Bütün insanlarda inanma, tapınma, sığınma ve güvenme gibi duygular ihtiyaç olmakla birlikte; din fikri yalnızca korku ve ümit gibi haller neticesinde varlığını devam ettiren bir olgu değildir. Öyle olsaydı; insanların ilerlemesi ve gelişmesi sonucunda tabiat kuvvetlerinin niteliğini öğrenmeleri ve onlardan korunmayı becerebilmeleri ile bu fikir sona ermiş olurdu. Gerçekleşen olaylar, bunun aksini ortaya koymaktadır.

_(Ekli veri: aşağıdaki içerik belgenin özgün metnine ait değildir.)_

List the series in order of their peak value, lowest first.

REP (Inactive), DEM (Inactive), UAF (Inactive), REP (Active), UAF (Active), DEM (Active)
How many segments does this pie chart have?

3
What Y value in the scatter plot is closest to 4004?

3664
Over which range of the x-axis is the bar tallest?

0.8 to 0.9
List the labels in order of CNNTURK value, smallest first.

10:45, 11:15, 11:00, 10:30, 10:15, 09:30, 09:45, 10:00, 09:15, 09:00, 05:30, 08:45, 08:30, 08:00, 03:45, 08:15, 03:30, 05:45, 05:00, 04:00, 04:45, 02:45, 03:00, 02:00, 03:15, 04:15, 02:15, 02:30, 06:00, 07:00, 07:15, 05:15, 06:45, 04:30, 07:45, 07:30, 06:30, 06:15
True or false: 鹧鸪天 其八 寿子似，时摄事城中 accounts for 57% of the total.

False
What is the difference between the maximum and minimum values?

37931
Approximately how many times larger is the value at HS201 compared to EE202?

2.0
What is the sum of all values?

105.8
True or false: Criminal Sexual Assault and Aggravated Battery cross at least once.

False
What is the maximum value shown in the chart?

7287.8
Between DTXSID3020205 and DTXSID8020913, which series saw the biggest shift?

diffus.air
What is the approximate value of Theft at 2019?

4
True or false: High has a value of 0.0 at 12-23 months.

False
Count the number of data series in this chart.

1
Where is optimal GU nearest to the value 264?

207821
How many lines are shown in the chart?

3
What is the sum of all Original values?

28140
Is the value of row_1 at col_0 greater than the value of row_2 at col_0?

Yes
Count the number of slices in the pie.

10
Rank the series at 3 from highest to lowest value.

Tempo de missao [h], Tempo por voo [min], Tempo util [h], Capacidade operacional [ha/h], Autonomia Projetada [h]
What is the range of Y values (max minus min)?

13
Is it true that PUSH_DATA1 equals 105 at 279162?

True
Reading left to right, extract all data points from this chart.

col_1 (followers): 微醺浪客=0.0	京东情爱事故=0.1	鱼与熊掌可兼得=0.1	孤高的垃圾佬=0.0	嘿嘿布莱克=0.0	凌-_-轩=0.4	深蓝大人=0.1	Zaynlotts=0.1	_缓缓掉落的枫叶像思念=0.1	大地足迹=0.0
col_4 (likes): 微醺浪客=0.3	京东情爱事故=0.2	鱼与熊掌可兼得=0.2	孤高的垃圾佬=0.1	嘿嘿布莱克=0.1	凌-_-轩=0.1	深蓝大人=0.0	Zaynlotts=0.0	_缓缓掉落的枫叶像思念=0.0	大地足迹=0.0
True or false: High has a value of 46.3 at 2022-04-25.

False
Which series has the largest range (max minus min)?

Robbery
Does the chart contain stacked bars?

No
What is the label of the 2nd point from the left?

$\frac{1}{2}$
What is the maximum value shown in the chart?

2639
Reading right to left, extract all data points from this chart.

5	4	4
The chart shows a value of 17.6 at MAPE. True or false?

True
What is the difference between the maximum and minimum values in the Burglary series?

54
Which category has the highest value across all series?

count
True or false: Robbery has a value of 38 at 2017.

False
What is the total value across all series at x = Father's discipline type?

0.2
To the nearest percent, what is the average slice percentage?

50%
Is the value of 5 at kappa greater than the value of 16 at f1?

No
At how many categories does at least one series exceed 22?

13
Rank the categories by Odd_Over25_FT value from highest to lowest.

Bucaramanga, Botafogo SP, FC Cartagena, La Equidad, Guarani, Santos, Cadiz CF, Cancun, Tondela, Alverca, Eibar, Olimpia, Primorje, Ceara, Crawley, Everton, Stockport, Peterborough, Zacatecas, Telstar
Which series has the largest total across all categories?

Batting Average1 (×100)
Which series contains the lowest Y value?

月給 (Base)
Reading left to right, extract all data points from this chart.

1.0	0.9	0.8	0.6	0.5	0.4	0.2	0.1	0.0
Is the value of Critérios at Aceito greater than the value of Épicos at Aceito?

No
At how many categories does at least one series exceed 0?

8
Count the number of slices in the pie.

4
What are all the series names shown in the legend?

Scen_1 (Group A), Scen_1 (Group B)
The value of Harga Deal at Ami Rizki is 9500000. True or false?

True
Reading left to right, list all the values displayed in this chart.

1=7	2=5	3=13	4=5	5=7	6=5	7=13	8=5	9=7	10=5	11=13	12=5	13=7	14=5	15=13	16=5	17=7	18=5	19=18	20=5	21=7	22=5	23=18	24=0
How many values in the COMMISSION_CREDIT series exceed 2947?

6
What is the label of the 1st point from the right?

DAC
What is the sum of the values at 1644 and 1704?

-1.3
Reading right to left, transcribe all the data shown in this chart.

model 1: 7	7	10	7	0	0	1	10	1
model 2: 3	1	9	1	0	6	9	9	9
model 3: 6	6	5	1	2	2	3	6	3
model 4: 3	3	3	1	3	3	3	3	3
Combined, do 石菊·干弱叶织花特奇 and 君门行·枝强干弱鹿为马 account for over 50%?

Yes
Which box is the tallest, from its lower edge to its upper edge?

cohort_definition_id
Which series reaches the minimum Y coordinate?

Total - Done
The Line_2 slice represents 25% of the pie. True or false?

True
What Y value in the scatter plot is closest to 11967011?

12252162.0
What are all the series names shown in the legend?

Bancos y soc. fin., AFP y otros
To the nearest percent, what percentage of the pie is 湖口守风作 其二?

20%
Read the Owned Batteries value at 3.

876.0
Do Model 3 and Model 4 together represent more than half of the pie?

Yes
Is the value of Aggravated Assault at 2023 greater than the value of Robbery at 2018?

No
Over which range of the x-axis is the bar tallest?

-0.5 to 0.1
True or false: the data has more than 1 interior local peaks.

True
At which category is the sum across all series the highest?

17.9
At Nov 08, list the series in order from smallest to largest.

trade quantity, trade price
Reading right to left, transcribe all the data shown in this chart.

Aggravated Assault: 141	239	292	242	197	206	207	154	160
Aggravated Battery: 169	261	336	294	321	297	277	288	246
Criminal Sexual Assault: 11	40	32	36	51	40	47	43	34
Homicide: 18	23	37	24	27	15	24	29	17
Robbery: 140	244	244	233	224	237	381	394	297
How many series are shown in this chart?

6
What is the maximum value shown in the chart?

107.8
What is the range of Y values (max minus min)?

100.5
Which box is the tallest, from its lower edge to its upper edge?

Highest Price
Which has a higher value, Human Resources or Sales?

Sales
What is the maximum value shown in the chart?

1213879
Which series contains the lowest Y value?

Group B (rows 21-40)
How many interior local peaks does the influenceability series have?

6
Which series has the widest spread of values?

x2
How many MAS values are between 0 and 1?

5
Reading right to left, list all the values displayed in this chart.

Tabiat kuvvetleri karşısında ilkel insanlarda uyanan korku ve ümit, bu kuvvetlerin mâhiyetini ve son derece düzenli bir şekilde işleyişlerini fark eden kimselerde görülen kendinden geçme duygusu, din fikrini yeniden meydana getirmemiş, doğuştan var olan bir şeyin canlanmasına sebep olmuştur.  Sosyal hayatın gerektirdiği durumlar da aynı neticeyi hazırlamıştır. Özetle din fikri, insan ruhunun özel bir durumudur. Bu özellik, değişik gruplarda tabiat kuvvetleri ve sosyal hayatın çeşitli etkileri altında grupların bilgi seviyelerine uygun bir tarzda farklı şekillerde ortaya çıkar. Bu fikir, kendilerine peygamber gelmeyen gruplarda garip bir şekilde kendini göstermiş, birçok efsâne, hurâfe ve ibâdetlerin ortaya çıkmasıyla neticelenmiştir. İlahî vahiy ile kendine tâbi olanları aydınlatan peygamberlerin irşadına nâil olan kavimler ise gerçek yaratıcıyı tanımış, kendi elleriyle yaptığı putları ve âyinleri terk ederek gerçek yolu bulmuşlardır.

(*) vahiy: Allah (cc) tarafından Peygamberlere gönderilen ilahî kelam ve haber.